Houses can be an emotional trigger in bankruptcy. “When they talk about losing your home, a lot of people are blinded by that fear and they can’t see the financial consequences of doing something in a certain way because they absolutely don’t want to lose the home,” Wade said. “In many cases, the smartest thing to do is let the home go.”

“The biggest mistake that clients make [regarding] bankruptcy is that they don’t realize the long-term impact in getting credit, reputational risk and publicity,” said Brent Lipschultz, partner in the personal wealth advisors group at EisnerAmper, New York.

“Seek financial planning assistance. For example, in 2020, one can borrow from retirement plans or an IRA under the CARES Act, avoiding the penalty if younger [than] 59½ and paying tax over three years on distribution or no tax if the money is put back into the plan,” Lipschultz said. Restrictions regarding being affected by the pandemic do apply.

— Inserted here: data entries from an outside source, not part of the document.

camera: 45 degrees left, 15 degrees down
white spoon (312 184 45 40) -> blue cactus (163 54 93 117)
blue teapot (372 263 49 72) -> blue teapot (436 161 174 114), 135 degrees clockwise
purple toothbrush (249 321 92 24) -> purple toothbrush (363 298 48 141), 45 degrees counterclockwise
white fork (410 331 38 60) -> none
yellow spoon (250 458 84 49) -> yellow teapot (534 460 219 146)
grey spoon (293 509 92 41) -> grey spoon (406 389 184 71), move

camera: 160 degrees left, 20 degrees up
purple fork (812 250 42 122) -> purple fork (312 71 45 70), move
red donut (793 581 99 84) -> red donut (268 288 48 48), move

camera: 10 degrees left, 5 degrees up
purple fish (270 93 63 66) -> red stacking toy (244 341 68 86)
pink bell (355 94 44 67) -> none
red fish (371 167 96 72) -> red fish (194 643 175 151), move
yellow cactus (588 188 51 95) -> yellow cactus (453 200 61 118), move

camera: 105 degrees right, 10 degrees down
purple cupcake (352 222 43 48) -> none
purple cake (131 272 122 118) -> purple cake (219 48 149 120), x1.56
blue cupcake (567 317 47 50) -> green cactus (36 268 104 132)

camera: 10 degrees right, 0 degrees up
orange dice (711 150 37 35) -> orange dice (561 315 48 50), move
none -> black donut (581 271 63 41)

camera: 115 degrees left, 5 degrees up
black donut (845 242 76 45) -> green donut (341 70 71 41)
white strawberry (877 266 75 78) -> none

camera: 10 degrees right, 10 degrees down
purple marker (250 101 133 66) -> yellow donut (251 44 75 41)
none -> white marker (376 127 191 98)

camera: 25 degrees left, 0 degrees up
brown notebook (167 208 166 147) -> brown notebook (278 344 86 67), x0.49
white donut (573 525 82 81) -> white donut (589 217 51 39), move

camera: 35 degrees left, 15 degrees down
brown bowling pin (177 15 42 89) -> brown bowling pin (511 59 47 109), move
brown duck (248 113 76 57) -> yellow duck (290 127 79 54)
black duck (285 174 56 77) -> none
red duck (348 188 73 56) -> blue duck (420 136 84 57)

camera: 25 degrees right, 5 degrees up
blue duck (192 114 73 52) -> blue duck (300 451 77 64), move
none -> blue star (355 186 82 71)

Wade, who discouraged tapping an IRA or 401(k) to pay off debt, said that Chapter 7 offers individuals a way to get a discharge on debts; a corporation does not get a discharge. “One thing you can do is simply give the corporation away,” Wade said. “Those debts are unpayable because the corporation is gone.”

He also suggested establishing residency in a state with a homestead exemption, though many restrictions to that exemption apply.